# asus F2A85-M PRO



## maurizio (Jun 3, 2016)

Hello,

I want to know more of Freebsd, so I tried it with gnome on virtualbox. I like it.
Now I want to install it on my desktop BUT I read on https://wiki.freebsd.org/Graphics that "AMD Radeon HD 8000 Sea Islands" are "Not supported".
OK, No problem. I'll buy a new Graphic Card. Maybe a NVIDIA will be good and I'll turn off the "Radeon HD 8670D" integrated in my CPU.

But what about the other hardware? Network, Audio, Printer, USB ports?
Maybe someone here has the same hardware configuration and can help me.

-Network: Is Realtek 8111F, 1 x Gigabit LAN Controller working good?
-Audio: Is "Realtek ALC892" working good?
-Printer: Is CUPS and HPLIB fully ported in Freebsd?

my desktop hardware (2years and 3 months old):
-AMD A10-6700 CPU APU - CPU with integrated GPU,
-SSD 60GB Kingston,
-Asus FM2 F2A85-M PRO motherboard,
-RAM DIMM DDR3 Kingston 4GB 1866MHZ NON-ECC CL9,
-550W LC-Power LC9550 Power Supply,
-HP OFFICEJET 8600 Pro.

Do you advise me to use FREEBSD on my desktop hardware? I really don't want to spend money on a new NVIDIA Graphic Card and fail to install freebsd.
When my Motherboard or CPU will broke (I hope never ), I'll buy Freebsd friendly-hardware.

I remeber when Linus Torvards said: "Nvidia, f_uck you" (



).
Now I say (sorry if someone said before, and I don't quote him), AMD/ATI, f_uck you.
Why no AMD drivers for Freebsd?

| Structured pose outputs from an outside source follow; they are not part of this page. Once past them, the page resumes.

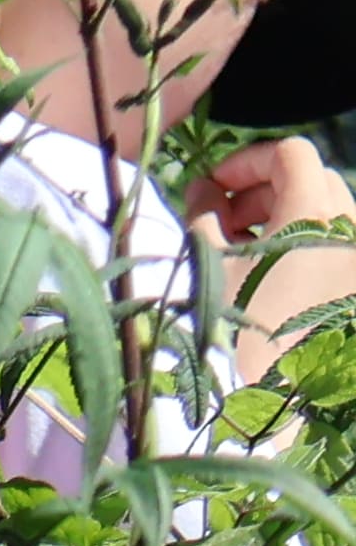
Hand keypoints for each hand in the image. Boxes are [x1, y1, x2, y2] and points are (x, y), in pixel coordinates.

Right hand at [197, 136, 355, 366]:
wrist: (275, 392)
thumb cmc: (237, 323)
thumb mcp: (207, 261)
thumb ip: (204, 213)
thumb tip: (204, 190)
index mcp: (313, 211)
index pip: (289, 153)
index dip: (245, 161)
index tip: (212, 186)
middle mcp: (347, 224)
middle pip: (308, 177)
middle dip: (260, 189)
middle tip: (220, 217)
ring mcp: (354, 253)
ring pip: (321, 209)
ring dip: (278, 214)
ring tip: (239, 247)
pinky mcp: (353, 281)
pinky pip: (329, 241)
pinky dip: (297, 240)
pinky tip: (265, 270)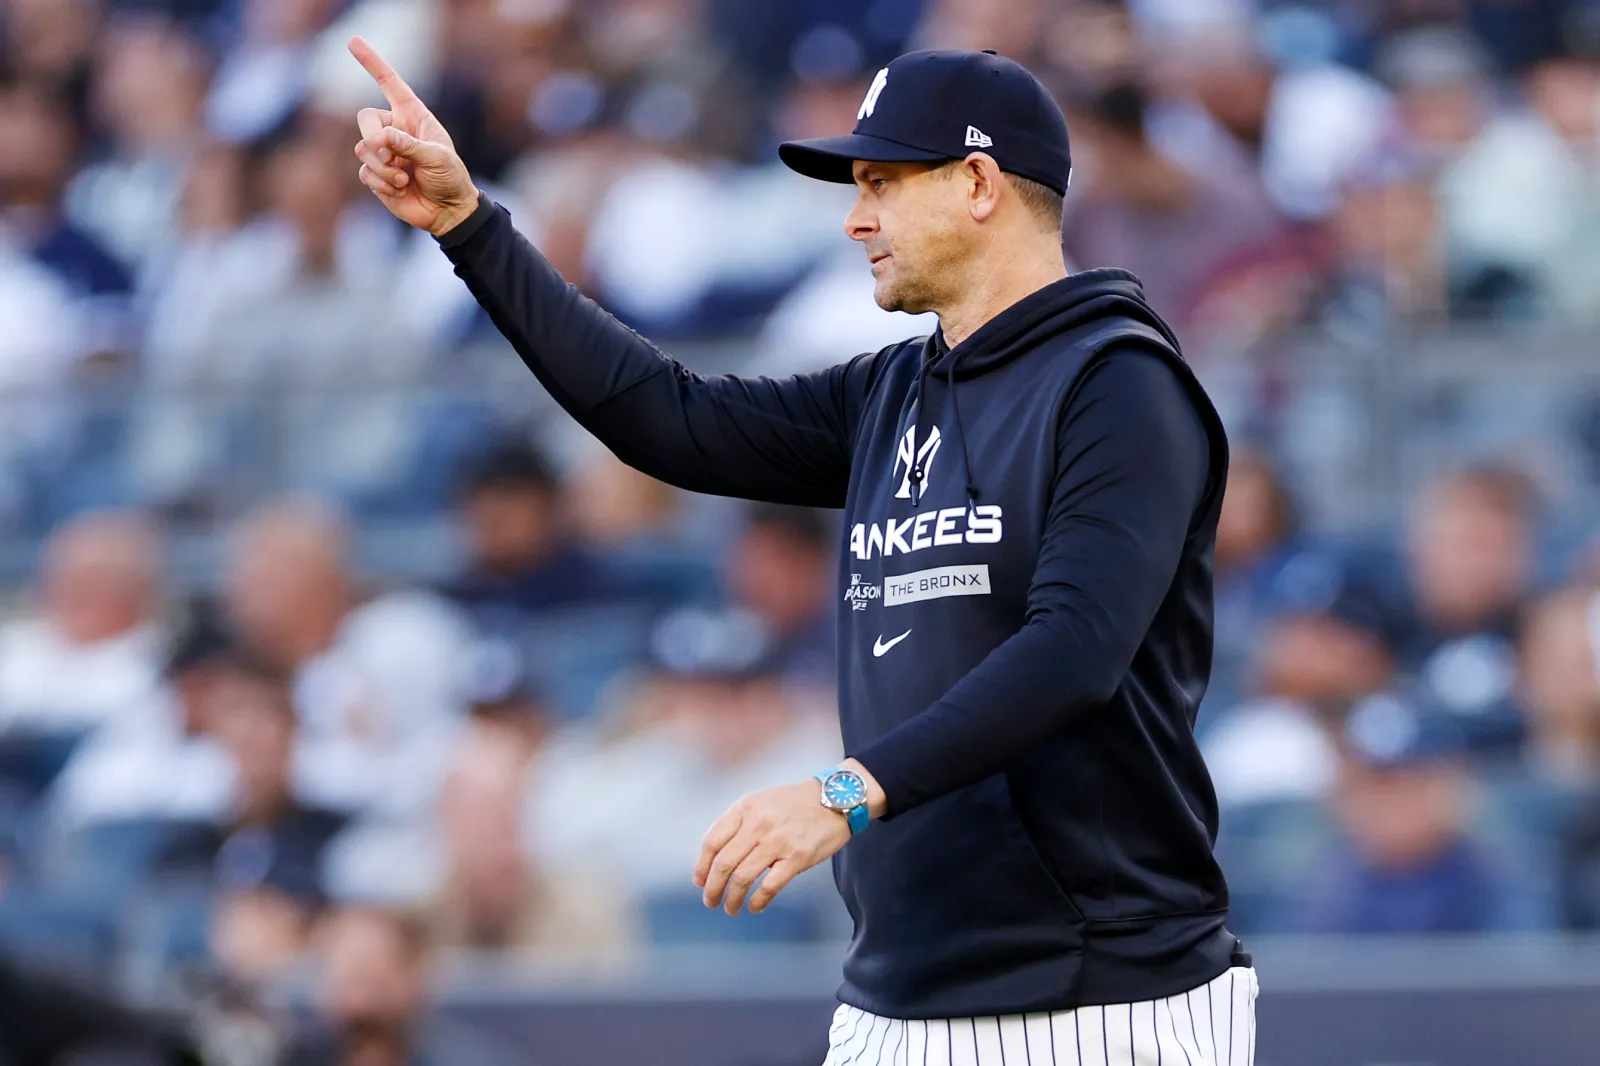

Why?

Thanks
Bye
Maurizio
Italy


----------



## shepper (Jun 3, 2016)

FreeBSD/OpenBSD/NetBSD/DragonflyBSD all import their kernel video drivers from the Linux Kernel.  AMD/Radeon supported the development of the Linux kernel video drivers.  It is likely that your AMD card will be supported in the future.  Man power issues are the reason it is not available right now.

-Network: Is Realtek 8111F, 1 x Gigabit LAN Controller working good?
=>  10.3 hardware support and re(4)
-Audio: Is "Realtek ALC892" working good?
=>  this varies with the motherboard manufacturer - they can wire the sound chip in different ways
-Printer: Is CUPS and HPLIB fully ported in Freebsd?
=> HP printers are generally well supported


----------



## maurizio (Jun 3, 2016)

Shepper, thanks you very much for your very informative and exhaustive reply.
I've just found on https://www.freebsd.org/cgi/man.cgi?query=radeon&sektion=4&manpath=freebsd-release-ports, that maybe my AMD GPU is supported:
*SUPPORTED HARDWARE*
The *radeon* driver supports PCI, AGP, and    PCIe video cards based on  the following ATI/AMD chips (note: list is non-exhaustive):
*OLAND  *Radeon HD 8000 series
*HAINAN*  Radeon HD 8000 series​As written there https://en.wikipedia.org/wiki/Radeon_HD_8000_series, my GPU "Radeon HD 8670" has "OLAND" as "Code Name".

Maybe the driver for discrete GPU is different from the driver of GPU integrated inside CPU (AMD APU).

Is This man page https://www.freebsd.org/cgi/man.cgi?query=radeon&sektion=4&manpath=freebsd-release-ports for freebsd 10.3? Is it a stable driver?


----------



## shepper (Jun 3, 2016)

There are two parts to video:  The kernel drm code and secondly, the xf86-video-radeon driver.  The drm code is lagging xf86-video-radeon.  This wiki takes both the kernel drm code and xorg driver into account.


----------